The EBook Dilemma

I love reading. What writer doesn’t? I am a bit all over the place with what I read. I love just about all genres, but my guilty pleasure reading is mostly science fiction. On top of all of this, I am a gadget geek. Almost five years ago, I discovered Palm Reader (now eReader), and found that I could purchase some of those science fiction books- as well as many other genres- in “eBook” format. Basically, eBooks are digital versions of books, existing as a file that you can read on one’s desktop or (in my case) PDA.
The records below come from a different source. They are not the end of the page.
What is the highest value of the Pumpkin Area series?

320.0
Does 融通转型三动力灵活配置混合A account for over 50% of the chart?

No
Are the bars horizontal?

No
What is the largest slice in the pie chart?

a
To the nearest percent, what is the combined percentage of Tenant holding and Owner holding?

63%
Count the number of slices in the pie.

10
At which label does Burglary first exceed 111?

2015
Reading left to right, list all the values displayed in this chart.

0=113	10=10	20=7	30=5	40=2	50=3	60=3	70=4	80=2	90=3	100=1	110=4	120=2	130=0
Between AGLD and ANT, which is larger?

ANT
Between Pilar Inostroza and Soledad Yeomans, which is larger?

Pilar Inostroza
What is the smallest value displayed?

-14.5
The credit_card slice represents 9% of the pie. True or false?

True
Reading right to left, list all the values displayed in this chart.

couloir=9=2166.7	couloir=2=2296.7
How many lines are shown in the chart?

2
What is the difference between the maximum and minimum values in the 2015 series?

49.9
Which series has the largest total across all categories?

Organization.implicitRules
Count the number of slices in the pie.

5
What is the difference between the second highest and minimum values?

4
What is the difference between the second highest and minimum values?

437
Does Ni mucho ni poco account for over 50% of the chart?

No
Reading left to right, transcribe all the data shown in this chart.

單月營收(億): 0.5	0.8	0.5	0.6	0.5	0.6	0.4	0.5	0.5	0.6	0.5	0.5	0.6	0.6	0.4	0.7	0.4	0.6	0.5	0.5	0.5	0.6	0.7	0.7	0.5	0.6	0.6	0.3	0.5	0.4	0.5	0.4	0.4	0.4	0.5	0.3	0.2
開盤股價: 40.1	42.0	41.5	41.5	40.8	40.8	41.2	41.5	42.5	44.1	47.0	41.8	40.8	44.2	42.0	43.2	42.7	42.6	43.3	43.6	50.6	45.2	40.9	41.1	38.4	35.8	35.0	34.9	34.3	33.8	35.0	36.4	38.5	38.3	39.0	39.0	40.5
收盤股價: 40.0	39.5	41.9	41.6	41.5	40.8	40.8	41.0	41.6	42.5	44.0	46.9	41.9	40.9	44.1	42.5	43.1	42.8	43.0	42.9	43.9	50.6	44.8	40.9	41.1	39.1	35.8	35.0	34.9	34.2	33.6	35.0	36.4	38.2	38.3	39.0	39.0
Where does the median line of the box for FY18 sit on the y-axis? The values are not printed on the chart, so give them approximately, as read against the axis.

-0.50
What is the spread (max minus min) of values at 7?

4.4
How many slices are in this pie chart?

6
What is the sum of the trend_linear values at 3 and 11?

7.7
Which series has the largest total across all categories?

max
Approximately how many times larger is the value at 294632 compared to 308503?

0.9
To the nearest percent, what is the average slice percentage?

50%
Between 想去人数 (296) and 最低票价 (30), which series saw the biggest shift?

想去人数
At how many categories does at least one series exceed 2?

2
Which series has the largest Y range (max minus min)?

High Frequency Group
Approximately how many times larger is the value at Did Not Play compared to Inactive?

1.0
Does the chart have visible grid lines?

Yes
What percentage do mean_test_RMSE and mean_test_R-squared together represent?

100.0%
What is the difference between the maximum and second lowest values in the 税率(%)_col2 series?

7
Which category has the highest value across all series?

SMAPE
I suddenly found that I could hold an entire library on a tiny card. I loved it. For a few years, that is almost exclusively what I read. I read books from Star Trek to Stephen King to a biography of Pope Pius XII (and his connections to Hitler). I could read at night and not bother my wife with having the light on. I could read while waiting for doctor, or in the car waiting for my wife. I could read at work while on lunch. It is incredibly convenient to read eBooks, if you have a device. Unfortunately, there are headaches, and some of it stems from what format to use. You see, publishers want to avoid pirating of books, and one can certainly understand this. However, most of the methods that they use to prevent customers from potentially pirating books can confuse and frustrate them. There is no single eBook standard. And each eBook program uses a different method to lock down their books.

To be blunt: most of the encryption (or DRM- Digital Rights Management) methods used are cumbersome. Mobipocket, Adobe, and Microsoft require you to “activate” your device on their websites. Once you activate a device (using a unique identifier supplied through the reader program on the PC or PDA), you can download the eBook and read it only on that device. You can activate multiple devices, usually at the limit of two or three. But the eBooks can only be read on the devices that they are activated for. The method used by eReader is much more practical. The credit card you used to purchase the eBook, as well as the name on the card, act as the codes to unlock the book. This is why I have purchased just about all of my eBooks from eReader.com.

Their system strikes the right balance in encryption and ease-of-use. Of the actual eBook readers available, the two I find easiest to use are eReader (my preferred reader) and Mobipocket. Adobe’s reader is barely adequate on PalmOS-based devices and embarrassing on Pocket PCs. It is slow, and a chore to work with. Microsoft Reader is not much better (though, to be fair, I last used version 2.2 on a Pocket PC 2002-based device a eighteen months ago). I always found Microsoft Reader’s activation to be typical of Microsoft: intrusive and difficult. I took an HTML-formatted book and converted it to both Mobipocket and Microsoft Reader formats, using their respective publishing tools. The Microsoft Reader version was a dog in terms of performance. It would take well over fifteen to twenty seconds to first load, navigation required the patience of Job, and it was a memory hog. The Mobipocket copy, however, opened up fast, and navigation was just as quick. Performance and DRM issues aside, there is the question of portability. All the major eBook readers have versions of their applications for PCs. Microsoft (being, well, Microsoft) has their Reader also available for Pocket PCs only. Adobe, Mobipocket, and eReader have versions for both Pocket PCs and PalmOS-based devices. Mobipocket and eReader support Symbian-based devices on top of the rest, but Mobipocket trumps them all by offering support for older Windows CE devices as well as older Psion palmtops. So the lesson here is: make sure you purchase your eBooks in a format supported on your PDA if you’re going planning on taking them with you everywhere.

The final area of contention: price. Amazingly, eBooks of newly released hardcover books easily sell for over fifteen dollars. Now, considering there is little overhead in producing an eBook (no printing and shipping costs), that price is absurd to ask of consumers. Publishers will need to bite the bullet on this issue. I think it is particularly funny when an eBook is, say, twenty dollars because it is out in hardcover, but when the paperback edition comes out, the price of the eBook falls to about five or six dollars. Unbelievable.

Will eBooks replace physical books? Doubtful. There is just something about holding a book in your hands and thumbing through the pages as you look for a favorite line, scene, or chapter that eBooks may never duplicate. But for others, eBooks are the way of the future. It’s just a shame that there is no single, easy, and universal standard for eBooks. Until this happens, I can’t see them gaining widespread acceptance. And that is a shame.